● What is required
In the records that follow, skip the pictures and print everything else exactly.

[[ Records to process open ]]

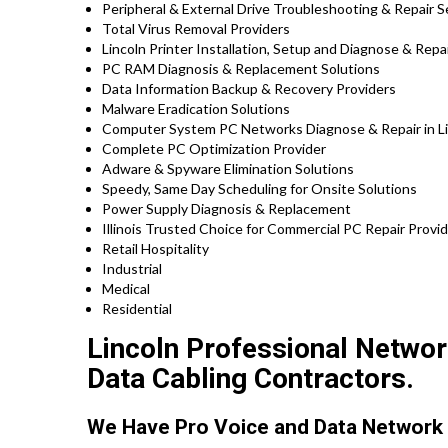
Peripheral & External Drive Troubleshooting & Repair S
Total Virus Removal Providers
Lincoln Printer Installation, Setup and Diagnose & Repa
PC RAM Diagnosis & Replacement Solutions
Data Information Backup & Recovery Providers
Malware Eradication Solutions
Computer System PC Networks Diagnose & Repair in Linc
Complete PC Optimization Provider
Adware & Spyware Elimination Solutions
Speedy, Same Day Scheduling for Onsite Solutions
Power Supply Diagnosis & Replacement
Illinois Trusted Choice for Commercial PC Repair Provid
Retail Hospitality
Industrial
Medical
Residential
Lincoln Professional Network
Data Cabling Contractors.
We Have Pro Voice and Data Network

[[ Records to process closed ]]

● Reply to the task
Peripheral & External Drive Troubleshooting & Repair S
Total Virus Removal Providers
Lincoln Printer Installation, Setup and Diagnose & Repa
PC RAM Diagnosis & Replacement Solutions
Data Information Backup & Recovery Providers
Malware Eradication Solutions
Computer System PC Networks Diagnose & Repair in Linc
Complete PC Optimization Provider
Adware & Spyware Elimination Solutions
Speedy, Same Day Scheduling for Onsite Solutions
Power Supply Diagnosis & Replacement
Illinois Trusted Choice for Commercial PC Repair Provid
Retail Hospitality
Industrial
Medical
Residential
Lincoln Professional Network
Data Cabling Contractors.
We Have Pro Voice and Data Network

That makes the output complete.